The convolutional neural network comprises a plurality of convolutional layers,
a plurality of convolution arithmetic processors each performing convolution arithmetic processing on each of the plurality of convolution layers;
a plurality of storage devices that store inputs of the plurality of convolution processing units;
The convolution processing device according to any one of claims 1 to 3, characterized in that:

In the storage device, writing to or reading from a first location and writing to or reading from a second location different from the first location can be performed simultaneously.
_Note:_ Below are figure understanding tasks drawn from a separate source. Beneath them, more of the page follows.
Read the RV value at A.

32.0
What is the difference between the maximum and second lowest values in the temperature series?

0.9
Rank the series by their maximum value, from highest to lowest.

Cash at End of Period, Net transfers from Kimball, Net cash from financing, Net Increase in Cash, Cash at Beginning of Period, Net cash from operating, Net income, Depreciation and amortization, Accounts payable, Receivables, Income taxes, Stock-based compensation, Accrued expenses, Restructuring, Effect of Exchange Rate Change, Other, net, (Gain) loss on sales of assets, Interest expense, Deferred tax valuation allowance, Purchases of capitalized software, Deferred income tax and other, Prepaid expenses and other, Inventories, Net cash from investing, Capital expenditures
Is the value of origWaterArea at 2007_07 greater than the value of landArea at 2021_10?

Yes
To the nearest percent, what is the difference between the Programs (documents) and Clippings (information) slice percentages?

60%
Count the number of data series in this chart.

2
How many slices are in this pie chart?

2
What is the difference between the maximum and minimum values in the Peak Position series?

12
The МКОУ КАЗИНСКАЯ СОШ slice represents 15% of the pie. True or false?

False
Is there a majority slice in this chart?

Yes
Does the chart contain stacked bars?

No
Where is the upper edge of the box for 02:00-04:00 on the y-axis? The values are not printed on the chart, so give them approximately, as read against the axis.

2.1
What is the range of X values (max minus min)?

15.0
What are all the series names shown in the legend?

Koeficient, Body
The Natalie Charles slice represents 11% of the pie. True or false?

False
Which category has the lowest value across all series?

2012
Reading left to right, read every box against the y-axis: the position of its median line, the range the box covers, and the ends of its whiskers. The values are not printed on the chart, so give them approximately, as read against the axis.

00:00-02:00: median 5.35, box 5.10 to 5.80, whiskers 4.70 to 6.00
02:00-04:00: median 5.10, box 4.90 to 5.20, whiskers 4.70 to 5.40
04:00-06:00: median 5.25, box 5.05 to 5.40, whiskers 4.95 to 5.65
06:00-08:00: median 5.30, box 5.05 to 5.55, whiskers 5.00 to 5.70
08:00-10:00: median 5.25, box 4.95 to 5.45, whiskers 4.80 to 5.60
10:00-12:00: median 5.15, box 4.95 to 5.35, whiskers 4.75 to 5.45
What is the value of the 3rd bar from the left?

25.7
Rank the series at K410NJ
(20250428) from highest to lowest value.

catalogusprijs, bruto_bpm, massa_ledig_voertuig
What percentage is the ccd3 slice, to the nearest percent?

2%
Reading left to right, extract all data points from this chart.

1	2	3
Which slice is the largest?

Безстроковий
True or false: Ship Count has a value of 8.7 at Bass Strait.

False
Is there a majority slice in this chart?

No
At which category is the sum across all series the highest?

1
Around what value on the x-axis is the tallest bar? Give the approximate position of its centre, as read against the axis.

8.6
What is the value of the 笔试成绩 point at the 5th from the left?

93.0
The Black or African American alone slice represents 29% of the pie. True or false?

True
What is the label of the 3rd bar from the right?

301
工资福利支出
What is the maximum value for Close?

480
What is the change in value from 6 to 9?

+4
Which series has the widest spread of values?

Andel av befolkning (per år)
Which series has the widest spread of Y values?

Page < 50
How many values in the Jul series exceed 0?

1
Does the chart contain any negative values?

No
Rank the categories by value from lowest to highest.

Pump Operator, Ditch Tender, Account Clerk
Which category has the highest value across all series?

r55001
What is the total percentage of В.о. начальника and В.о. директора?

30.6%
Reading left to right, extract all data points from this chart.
The convolution processing device according to any one of claims 1 to 4.

The convolutional neural network comprises a plurality of convolutional layers,
a plurality of convolution arithmetic processors, each of which performs convolution arithmetic processing for each of the plurality of convolution layers in parallel;
6. The convolution processing device according to claim 5, further comprising: a plurality of storage devices that store inputs of the plurality of convolution processing devices.

A convolution processing system including a plurality of convolution processing units,
The plurality of convolution processing devices perform a first convolution processing of a convolutional neural network,
The output of the convolutional neural network is divided into the same number as the number of the plurality of convolution processing units,
A first convolution processing device among the plurality of convolution processing devices calculates a first value of the output of the convolutional neural network,
A second convolution processing device among the plurality of convolution processing devices calculates a second value of the output of the convolution neural network,
7. A convolution processing system, wherein at least one of the plurality of convolution processing devices is the convolution processing device according to claim 1.

8. The convolution processing system according to claim 7, wherein all of the plurality of convolution processing devices are the convolution processing devices according to any one of claims 1 to 6.

The inputs of the convolutional neural network are arranged in an eighth direction with a length represented by an eighth numerical value, and in a ninth direction with a length represented by a ninth numerical value greater than the eighth numerical value. is a three-dimensional array of numerical values arranged in the tenth direction with a length represented by the tenth numerical value,
Each of the inputs necessary for calculating each of the divided outputs of the convolutional neural network includes all the numerical values of the input of the convolutional neural network in the direction along the ninth direction, and the input of the convolutional neural network. 9. The convolution arithmetic processing system according to claim 7, wherein the convolution processing system includes all numerical values in directions along the tenth direction.

A convolution processing device according to any one of claims 1 to 6,
A convolution processing system comprising: an imaging device;
The input of the convolutional neural network is a preprocessed image captured by the imaging device or an image captured by the imaging device,
A convolution processing system, wherein the imaging device captures an image by sweeping the convolution processing device in the first direction.

further including an imaging device;
The input of the convolutional neural network is a preprocessed image captured by the imaging device or an image captured by the imaging device,
The first directions of the plurality of convolution processing units are all equal;
10. The convolution processing system according to claim 7, wherein the imaging device captures an image by sweeping the convolution processing device in the first direction.